The spread of Asian tapeworm in the US illustrates the interplay of various factors that results in the successful establishment of an invasive species. Grass carp first arrived in the US in 1963 as shipments of fingerlings from Malaysia and Taiwan to US Fish and Wildlife federal fish hatcheries in Stuttgart, Arkansas and Auburn, Alabama respectively (Fuller et al, 1999); grass carp were to be reared and further bred as biological control agents for aquatic weeds. It is likely that fish in at least one of these shipments were infected with Asian tapeworm. An unknown number of grass carp escaped their outdoor holding ponds/enclosures at the rearing facility in Stuttgart and took advantage of flooding to access the Mississippi drainage. Subsequent stockings of grass carp in lakes and reservoirs open to stream systems enabled the fish to colonize the Mississippi and Missouri Rivers by the early 1970s (Fuller et al, 1999). Presumably they carried their infections into these new locations.
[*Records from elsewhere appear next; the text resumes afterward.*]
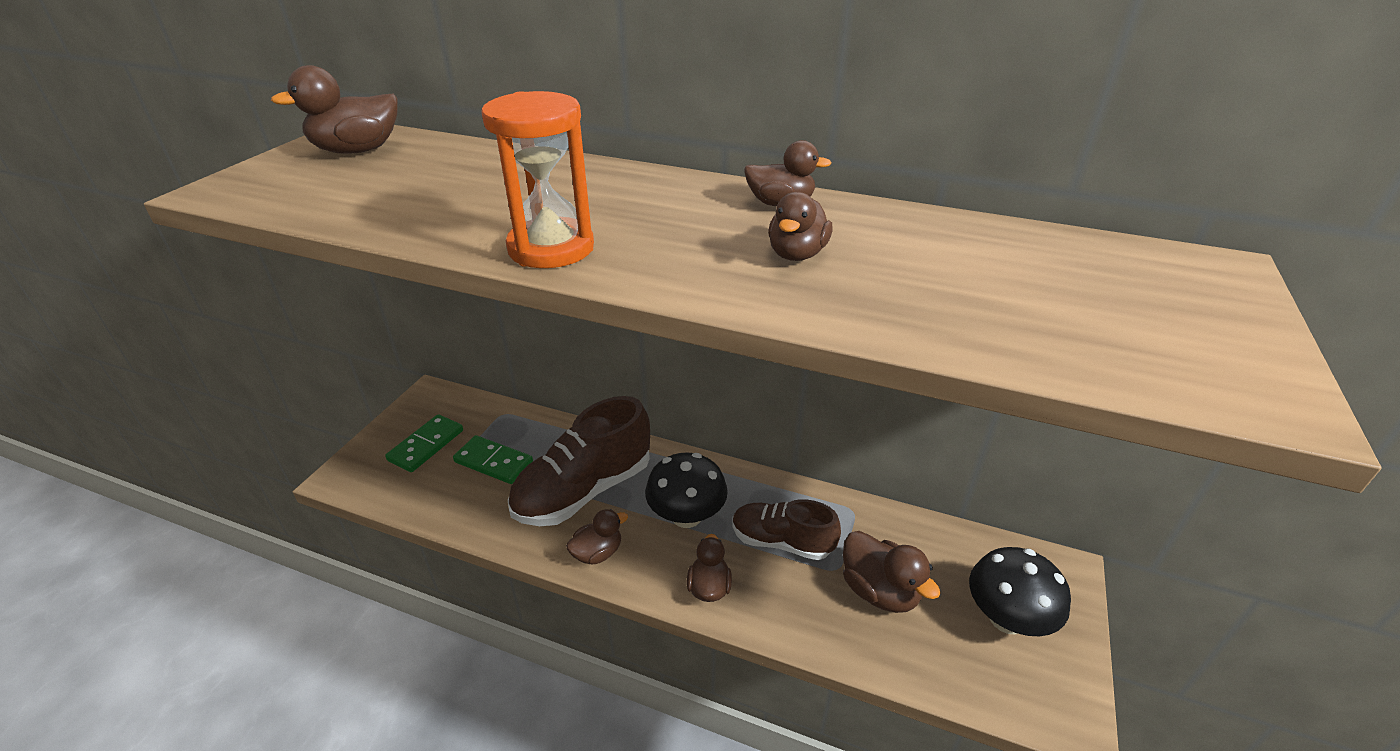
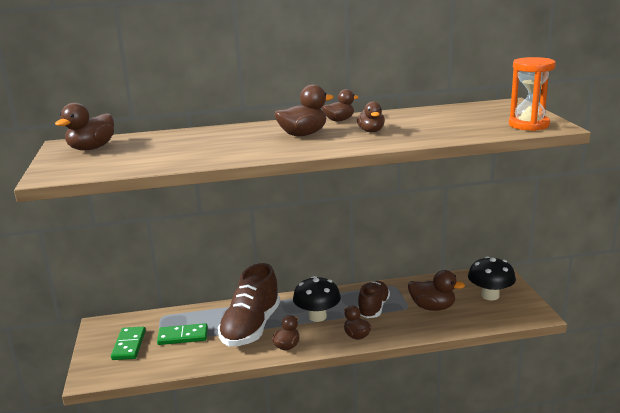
camera: 30 degrees left, 15 degrees down
orange hourglass [481,91,594,268] -> orange hourglass moved to [509,57,556,131]
brown shoe [733,499,841,560] -> brown shoe turned 120 degrees clockwise [358,281,390,318]
none -> brown duck [274,84,333,136]

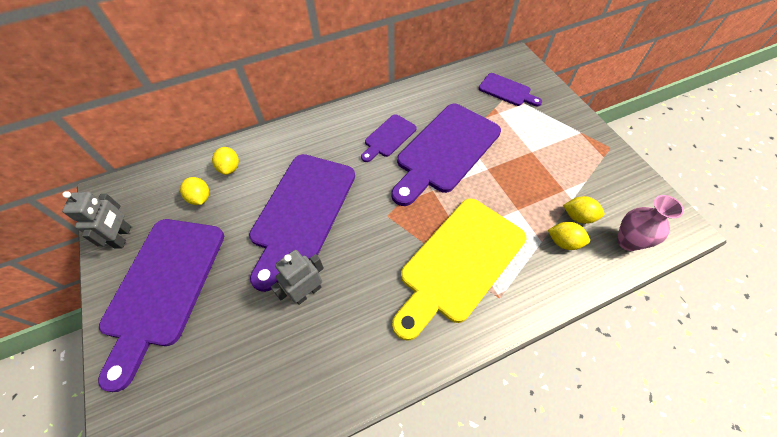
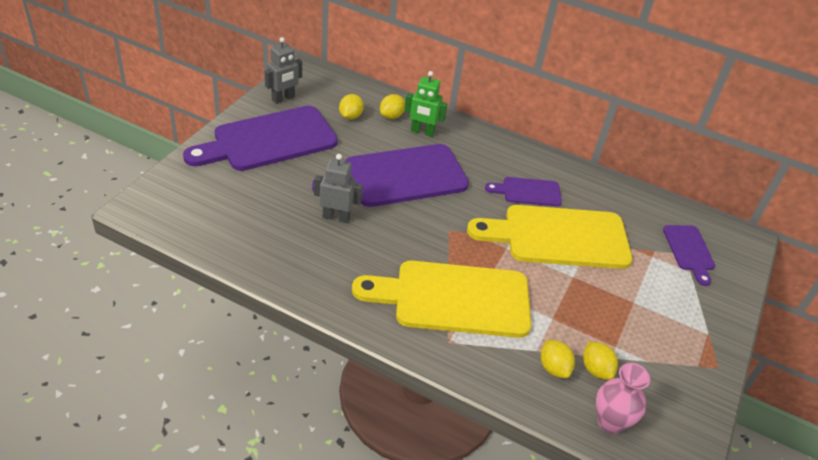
camera: 45 degrees right, 15 degrees down
purple cutting board [391,104,501,206] -> yellow cutting board [467,205,632,269]
none -> green robot [404,71,447,137]

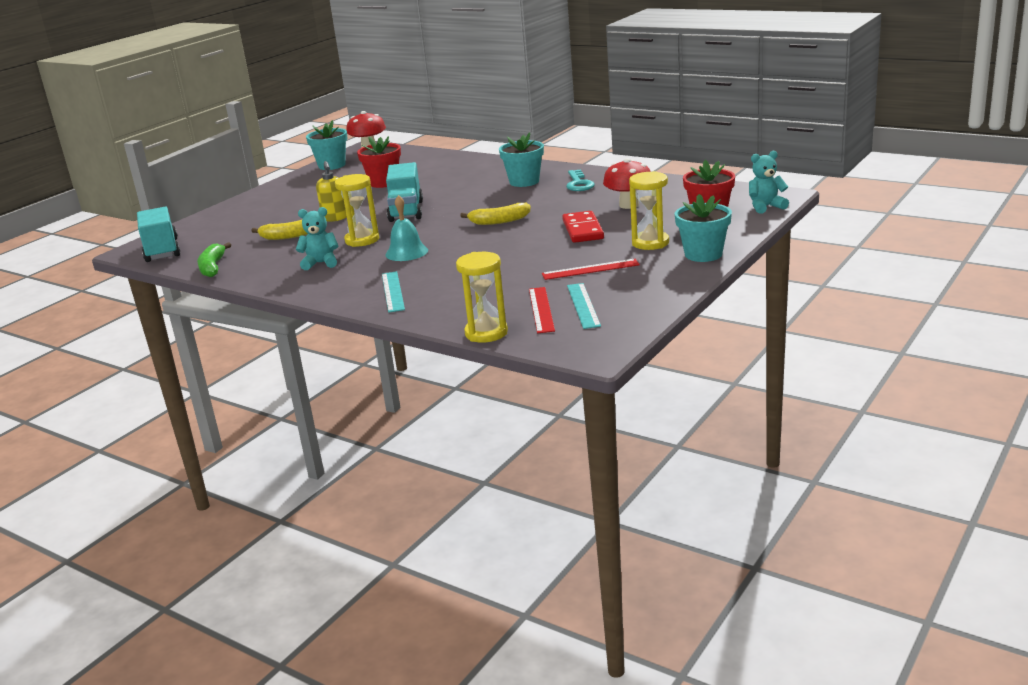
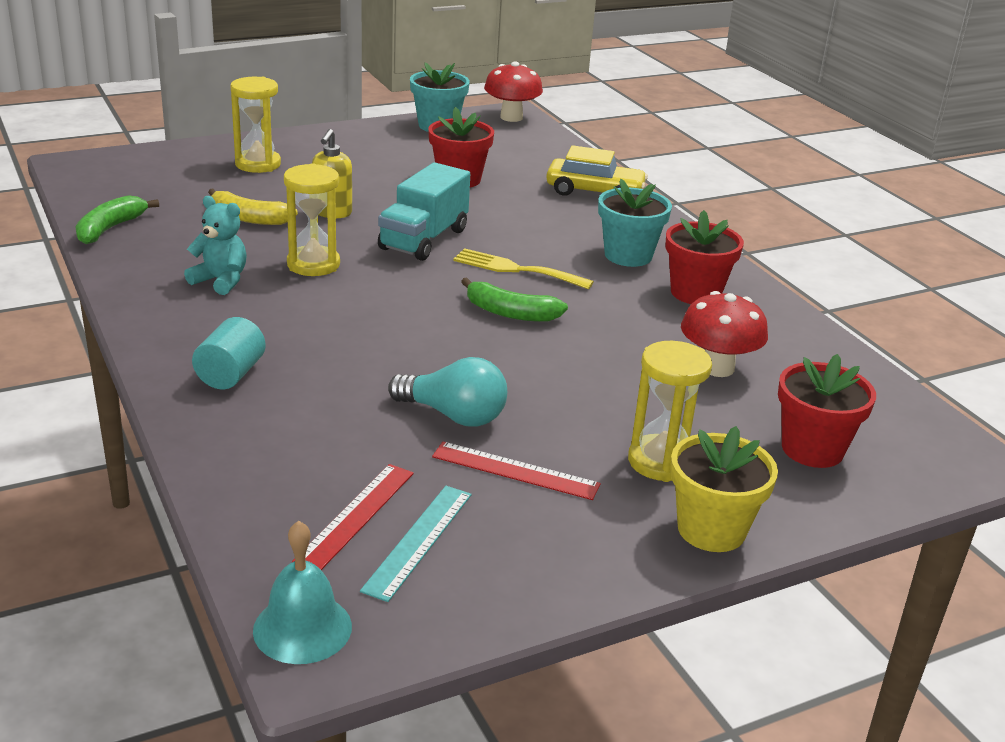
camera: 25 degrees right, 5 degrees up
turquoise truck [137,207,180,262] -> none
turquoise ruler [382,271,405,313] -> turquoise cylinder [192,317,266,389]
turquoise bell [385,195,428,261] -> turquoise bell moved to [253,521,352,664]
yellow hourglass [456,252,508,343] -> yellow hourglass moved to [231,77,281,173]
yellow banana [460,203,531,225] -> green banana [461,277,568,322]
red domino [562,211,604,243] -> none
turquoise key [566,169,595,191] -> red flower pot [665,210,744,304]
turquoise flower pot [675,194,732,262] -> yellow flower pot [670,426,778,552]
turquoise teddy bear [749,151,789,214] -> none
none -> turquoise light bulb [388,357,507,427]
none -> yellow fork [453,248,594,289]
none -> yellow car [546,145,648,196]

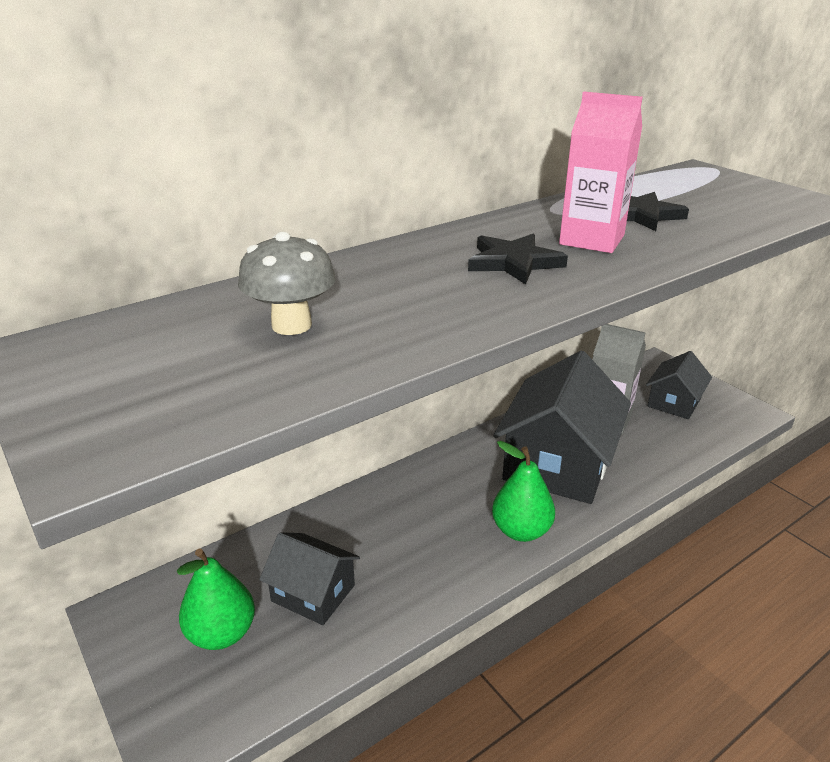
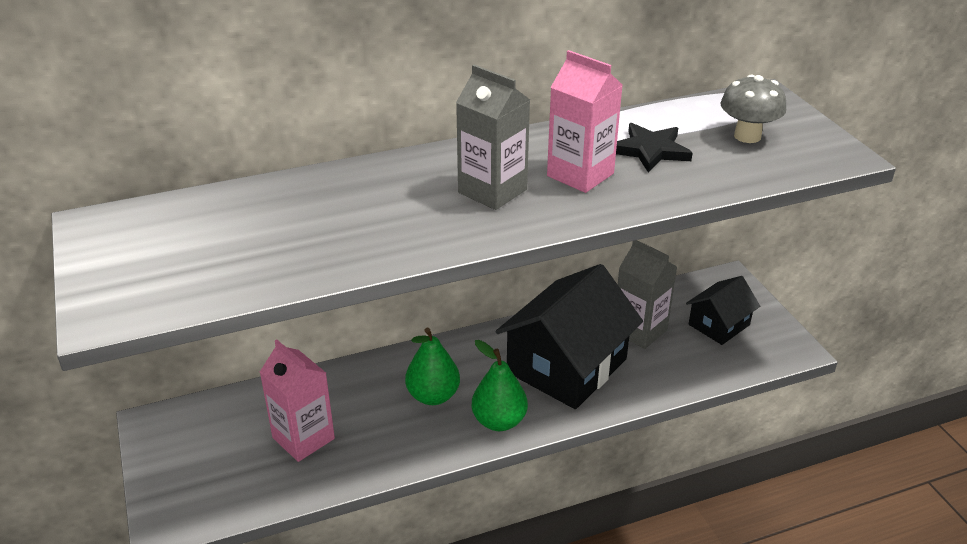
camera: 15 degrees right, 5 degrees up
green pear [177,548,255,650] -> green pear moved to [405,328,460,405]
grey mushroom [238,232,336,335] -> grey mushroom moved to [720,75,786,143]
black house [259,532,360,625] -> pink carton [260,340,335,462]
black star [468,234,568,284] -> grey carton [456,65,530,210]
Early on, grass carp were also shipped to Florida to control aquatic macrophytes and as a result probably introduced Asian tapeworm into that state. While grass carp were being used to control aquatic weeds, mosquitofish, Gambusia hollbrooki/G. affinis were being used to control mosquito larvae. Overlap of grass carp and mosquitofish in places such as Florida and Louisiana, and a shared diet of copepods, allowed the tapeworm to effect one of its first major ‘jumps’ across host taxonomic boundaries, into a host of a distantly related order and family of fishes (Cyprinodontiformes: Poeciliidae). It appears that infected mosquitofish were translocated to distant places such as North Carolina, California and Hawaii. The Asian tapeworm also colonized other, cyprinid, hosts, such as the red shiner, golden shiner and common carp.